Two, there is a redistribution from the rich to the not-so-well-off. People in the tax slabs of Rs 2.5 lakh to Rs 5 lakh will now see their tax rates halved—from 10% to 5%. Those in the tax slabs above this will also see a gain, of Rs 12,500, and their average tax rate will fall. But if you earn between Rs 50 lakh and Rs 1 crore, get ready for a 10% surcharge on the tax paid. Your marginal tax rate, post-surcharge and cess, is now 33.99%, up from 30.9%. Those who earn over Rs 1 crore will continue with the existing surcharge and cess, and their marginal tax rate remains at 35.54%.
Three, the fear of equity losing its long-term capital gain tax benefits turned out to be unfounded. In fact, real estate has benefitted with the ‘long term’ now being defined as 2 years instead of 3 years. Long-term capital gains taxes are lower than the taxes on short term capital gains.
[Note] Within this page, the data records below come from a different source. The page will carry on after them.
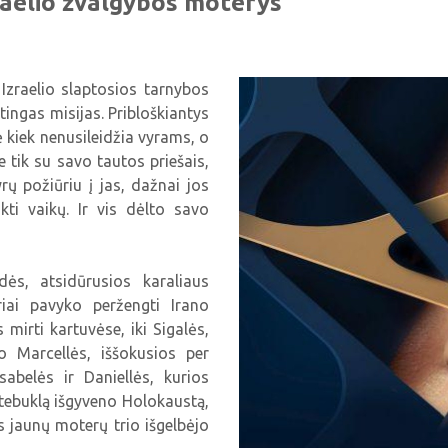
raelio žvalgybos moterys
Izraelio slaptosios tarnybos
tingas misijas. Pribloškiantys
ė kiek nenusileidžia vyrams, o
 tik su savo tautos priešais,
ų požiūriu į jas, dažnai jos
ukti vaikų. Ir vis dėlto savo
ės, atsidūrusios karaliaus
iai pavyko peržengti Irano
mirti kartuvėse, iki Sigalės,
 Marcellės, iššokusios per
sabelės ir Daniellės, kurios
stebuklą išgyveno Holokaustą,
as jaunų moterų trio išgelbėjo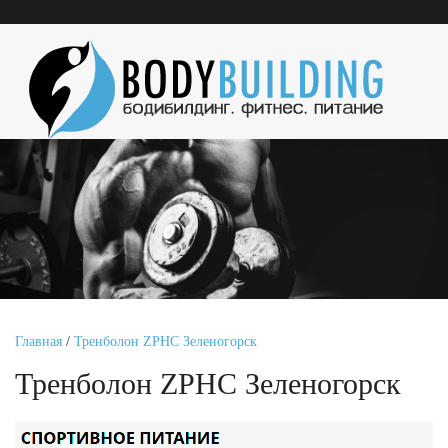
Главная
/
Тренболон ZPHC Зеленогорск
Тренболон ZPHC Зеленогорск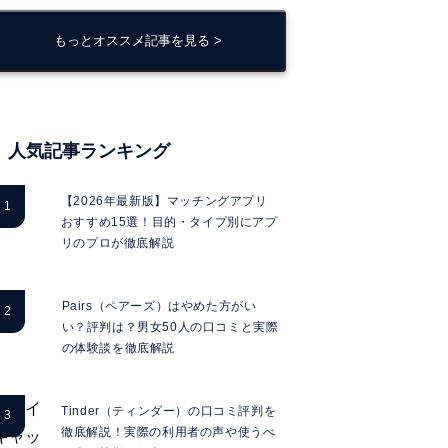
もっとオススメ記事を見る >
人気記事ランキング
【2026年最新版】マッチングアプリ
おすすめ15選！目的・タイプ別にアプ
リのプロが徹底解説
Pairs（ペアーズ）はやめた方がい
い？評判は？男女50人の口コミと実際
の体験談を徹底解説
Tinder（ティンダー）の口コミ評判を
徹底解説！実際の利用者の声や使うべ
Now, you will also have more avenues to park your capital gains. As of now, you can invest up to Rs 50 lakh of your capital gains in bonds of National Highways Authority of India (NHAI) or Rural Electrification Corporation Ltd (REC) to mitigate the long-term capital gains tax on real estate.
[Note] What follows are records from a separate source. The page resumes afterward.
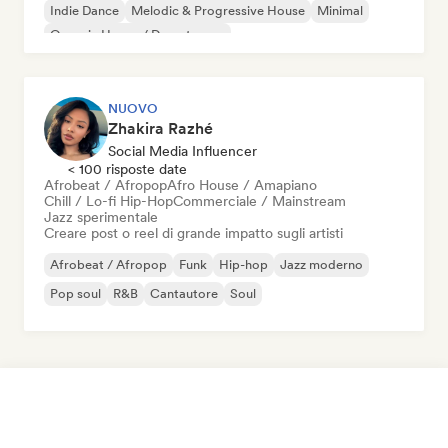
Indie Dance
Melodic & Progressive House
Minimal
Organic House / Downtempo
NUOVO
Zhakira Razhé
Social Media Influencer
< 100 risposte date
Afrobeat / Afropop
Afro House / Amapiano
Chill / Lo-fi Hip-Hop
Commerciale / Mainstream
Jazz sperimentale
Creare post o reel di grande impatto sugli artisti
Afrobeat / Afropop
Funk
Hip-hop
Jazz moderno
Pop soul
R&B
Cantautore
Soul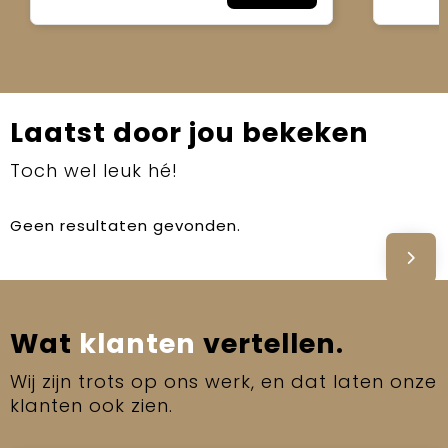
Laatst door jou bekeken
Toch wel leuk hé!
Geen resultaten gevonden.
Wat
klanten
vertellen.
Wij zijn trots op ons werk, en dat laten onze
klanten ook zien.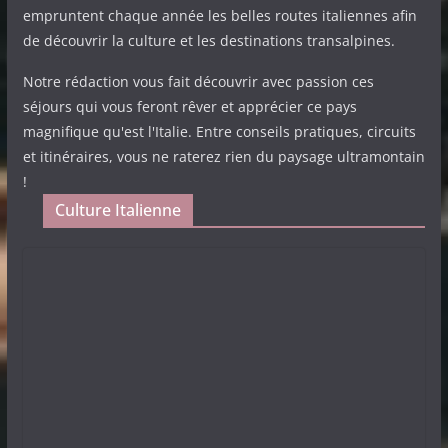
empruntent chaque année les belles routes italiennes afin
de découvrir la culture et les destinations transalpines.
Notre rédaction vous fait découvrir avec passion ces
séjours qui vous feront rêver et apprécier ce pays
magnifique qu'est l'Italie. Entre conseils pratiques, circuits
et itinéraires, vous ne raterez rien du paysage ultramontain
!
Culture Italienne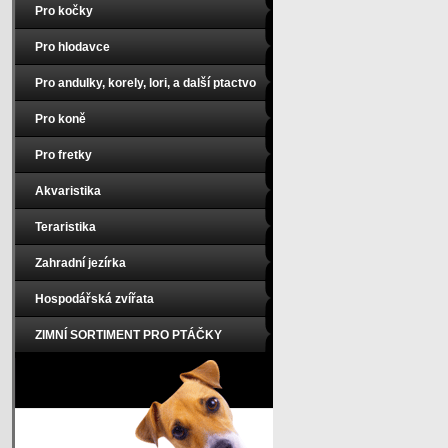
Pro kočky
Pro hlodavce
Pro andulky, korely, lori, a další ptactvo
Pro koně
Pro fretky
Akvaristika
Teraristika
Zahradní jezírka
Hospodářská zvířata
ZIMNÍ SORTIMENT PRO PTÁČKY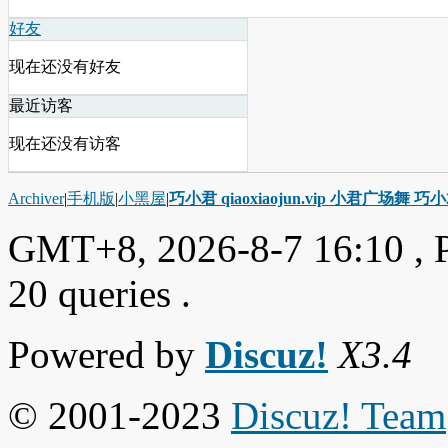
好友
现在还没有好友
最近访客
现在还没有访客
Archiver
|
手机版
|
小黑屋
|
巧小君 qiaoxiaojun.vip 小君广场舞 
GMT+8, 2026-8-7 16:10
, 
20 queries .
Powered by
Discuz!
X3.4
© 2001-2023
Discuz! Team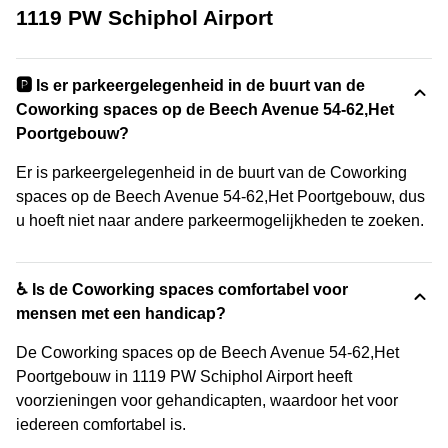
1119 PW Schiphol Airport
🅿️ Is er parkeergelegenheid in de buurt van de
Coworking spaces op de Beech Avenue 54-62,Het
Poortgebouw?
Er is parkeergelegenheid in de buurt van de Coworking
spaces op de Beech Avenue 54-62,Het Poortgebouw, dus
u hoeft niet naar andere parkeermogelijkheden te zoeken.
♿ Is de Coworking spaces comfortabel voor
mensen met een handicap?
De Coworking spaces op de Beech Avenue 54-62,Het
Poortgebouw in 1119 PW Schiphol Airport heeft
voorzieningen voor gehandicapten, waardoor het voor
iedereen comfortabel is.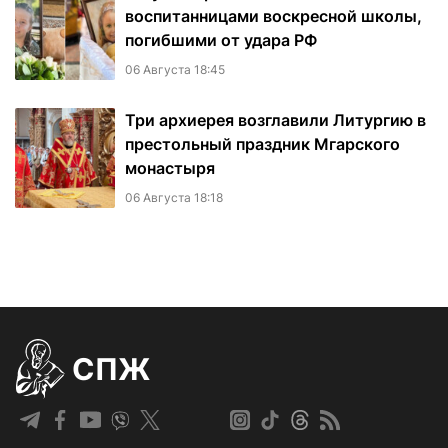
воспитанницами воскресной школы,
погибшими от удара РФ
06 Августа 18:45
Три архиерея возглавили Литургию в
престольный праздник Мгарского
монастыря
06 Августа 18:18
СПЖ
Of course, in the current real estate market only somebody who bought more than 10 years ago would be booking a profit. The budget has removed the anomaly of those who let out loan-bought houses being able to charge the entire interest as cost. Now, the limit of Rs 2 lakh will apply.
Four, as a balm after the shock of demonetisation that hurt the small businessmen hard, the tax rate is down to 25% for firms with a turnover of Rs 50 crore or less. There is also a promise that the first-time taxpayer would not be subjected to tax scrutiny. Expect your neighbourhood grocer and baker to come into the tax net.
Finally, if you want to understand why the insurance agents were singled out to get an exemption from the 5% tax deducted at source (TDS)—if their income is below the taxable limit—we need to circle back and look at the macro picture. Insurance agents bring low-cost household funds to the government via insurance companies, to fund the deficit, hence the star treatment. Once the tax-to-GDP ratio goes up, we will see this change.